Technical information
- Licensing authority: FCC
- Facility ID: 768237
- Class: A
- ERP: 6,000 watts
- HAAT: 41 meters (135 ft)
- Transmitter coordinates: 45°21′02″N 91°50′49.8″W﻿ / ﻿45.35056°N 91.847167°W

Links
- Public license information: Public file; LMS;

= WGIF =

WGIF (90.1 FM) is a radio station licensed to Rice Lake, Wisconsin, United States. The station is owned by Barron Calvary Baptist Church, Inc and carries religious programming.

==History==
WGIF was originally granted a license during a 2021 filing window. At the same time, WEPP 90.7 Rice Lake, nearby, was licensed as well. WGIF was among the first full powered non-commercial radio stations in Barron County. There are six other commercial stations in the vicinity. It is the first radio station in Barron County catered to the specific format.

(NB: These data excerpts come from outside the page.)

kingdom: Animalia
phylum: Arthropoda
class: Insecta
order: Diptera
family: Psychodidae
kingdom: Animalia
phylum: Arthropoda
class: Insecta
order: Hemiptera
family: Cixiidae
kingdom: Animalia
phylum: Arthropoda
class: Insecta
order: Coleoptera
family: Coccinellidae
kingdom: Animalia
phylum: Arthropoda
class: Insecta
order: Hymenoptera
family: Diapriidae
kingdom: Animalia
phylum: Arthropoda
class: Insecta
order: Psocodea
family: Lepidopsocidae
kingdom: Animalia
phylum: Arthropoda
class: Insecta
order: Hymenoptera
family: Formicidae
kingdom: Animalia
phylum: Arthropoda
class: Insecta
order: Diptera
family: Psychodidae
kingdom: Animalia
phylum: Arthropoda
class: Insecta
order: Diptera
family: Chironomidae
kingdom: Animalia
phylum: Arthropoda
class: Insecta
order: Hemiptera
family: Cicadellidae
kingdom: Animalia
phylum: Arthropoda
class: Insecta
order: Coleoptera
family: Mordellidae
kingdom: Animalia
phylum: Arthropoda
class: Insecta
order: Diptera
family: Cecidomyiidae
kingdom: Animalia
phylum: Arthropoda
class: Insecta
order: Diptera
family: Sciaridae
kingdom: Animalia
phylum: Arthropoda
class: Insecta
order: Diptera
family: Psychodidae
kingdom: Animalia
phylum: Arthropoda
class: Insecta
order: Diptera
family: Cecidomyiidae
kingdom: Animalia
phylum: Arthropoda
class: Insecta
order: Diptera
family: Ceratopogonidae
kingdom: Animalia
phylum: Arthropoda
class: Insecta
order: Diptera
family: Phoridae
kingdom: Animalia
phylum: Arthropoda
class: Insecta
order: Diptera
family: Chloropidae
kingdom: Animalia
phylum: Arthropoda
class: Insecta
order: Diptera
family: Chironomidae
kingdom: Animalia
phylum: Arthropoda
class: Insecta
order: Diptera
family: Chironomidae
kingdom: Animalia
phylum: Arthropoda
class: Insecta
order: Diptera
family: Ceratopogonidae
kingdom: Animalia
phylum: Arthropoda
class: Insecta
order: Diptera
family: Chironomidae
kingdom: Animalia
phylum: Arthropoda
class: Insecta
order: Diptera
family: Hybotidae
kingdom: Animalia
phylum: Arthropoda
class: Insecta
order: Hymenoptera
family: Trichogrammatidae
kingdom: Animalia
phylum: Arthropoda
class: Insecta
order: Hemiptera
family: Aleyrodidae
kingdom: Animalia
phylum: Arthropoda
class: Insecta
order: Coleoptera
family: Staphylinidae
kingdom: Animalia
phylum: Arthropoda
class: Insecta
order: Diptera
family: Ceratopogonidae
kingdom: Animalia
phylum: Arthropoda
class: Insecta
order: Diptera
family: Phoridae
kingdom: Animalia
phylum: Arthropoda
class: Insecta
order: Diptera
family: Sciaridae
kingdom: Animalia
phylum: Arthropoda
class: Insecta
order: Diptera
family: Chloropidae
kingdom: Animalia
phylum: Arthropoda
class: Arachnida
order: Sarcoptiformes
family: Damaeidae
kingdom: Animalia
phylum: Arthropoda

The station partnered with VCY America based out of Milwaukee to provide programming. The station also carries live broadcasts from the church on Sundays. The station's tower was constructed with help from the members of the church, and is located on private land, south of Barron.
The tower is 140 ft tall, and construction was approved in May 2023 by the Barron County Board of Adjustment.